> _The task_:
Count the lines in the entries that contain the string "Inoxydable". State nothing but the number.

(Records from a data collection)
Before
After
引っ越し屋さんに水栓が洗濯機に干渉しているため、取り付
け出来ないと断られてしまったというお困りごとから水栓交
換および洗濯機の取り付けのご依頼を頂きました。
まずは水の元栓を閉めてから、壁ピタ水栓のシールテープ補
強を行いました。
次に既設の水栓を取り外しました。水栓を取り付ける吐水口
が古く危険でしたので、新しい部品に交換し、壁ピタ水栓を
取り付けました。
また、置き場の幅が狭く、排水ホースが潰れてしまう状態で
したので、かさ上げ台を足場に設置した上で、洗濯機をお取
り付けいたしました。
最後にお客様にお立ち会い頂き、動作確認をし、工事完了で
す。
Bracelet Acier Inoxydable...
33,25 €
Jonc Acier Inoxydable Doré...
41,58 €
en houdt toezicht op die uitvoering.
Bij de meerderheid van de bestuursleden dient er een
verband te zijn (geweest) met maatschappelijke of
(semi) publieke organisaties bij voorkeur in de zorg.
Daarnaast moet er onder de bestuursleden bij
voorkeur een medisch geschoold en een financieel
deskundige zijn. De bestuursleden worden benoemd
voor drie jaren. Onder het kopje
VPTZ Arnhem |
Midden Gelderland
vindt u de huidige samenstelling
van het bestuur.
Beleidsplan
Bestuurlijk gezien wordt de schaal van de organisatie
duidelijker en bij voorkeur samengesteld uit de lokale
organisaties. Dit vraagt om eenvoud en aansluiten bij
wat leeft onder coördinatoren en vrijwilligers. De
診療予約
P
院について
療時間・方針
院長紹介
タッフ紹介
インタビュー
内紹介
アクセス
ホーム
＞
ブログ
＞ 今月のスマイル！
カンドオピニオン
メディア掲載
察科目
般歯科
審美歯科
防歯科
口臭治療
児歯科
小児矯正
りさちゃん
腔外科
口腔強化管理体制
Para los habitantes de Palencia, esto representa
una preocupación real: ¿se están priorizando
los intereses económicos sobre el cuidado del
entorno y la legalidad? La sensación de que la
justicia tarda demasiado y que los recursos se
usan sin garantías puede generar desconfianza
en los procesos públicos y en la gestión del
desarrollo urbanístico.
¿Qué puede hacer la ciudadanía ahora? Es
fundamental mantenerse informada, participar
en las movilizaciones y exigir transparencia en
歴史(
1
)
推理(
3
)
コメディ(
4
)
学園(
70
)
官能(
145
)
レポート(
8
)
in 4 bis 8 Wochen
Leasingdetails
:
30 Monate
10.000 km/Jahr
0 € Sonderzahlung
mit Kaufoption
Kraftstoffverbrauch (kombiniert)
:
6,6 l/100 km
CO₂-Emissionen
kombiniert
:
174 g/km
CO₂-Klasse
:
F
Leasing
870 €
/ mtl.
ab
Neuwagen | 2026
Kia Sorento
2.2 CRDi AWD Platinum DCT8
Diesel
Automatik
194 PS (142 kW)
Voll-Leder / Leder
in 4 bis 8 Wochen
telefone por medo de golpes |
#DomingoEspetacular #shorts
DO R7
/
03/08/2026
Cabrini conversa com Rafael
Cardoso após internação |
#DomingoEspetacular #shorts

> _Solution for this problem_:
2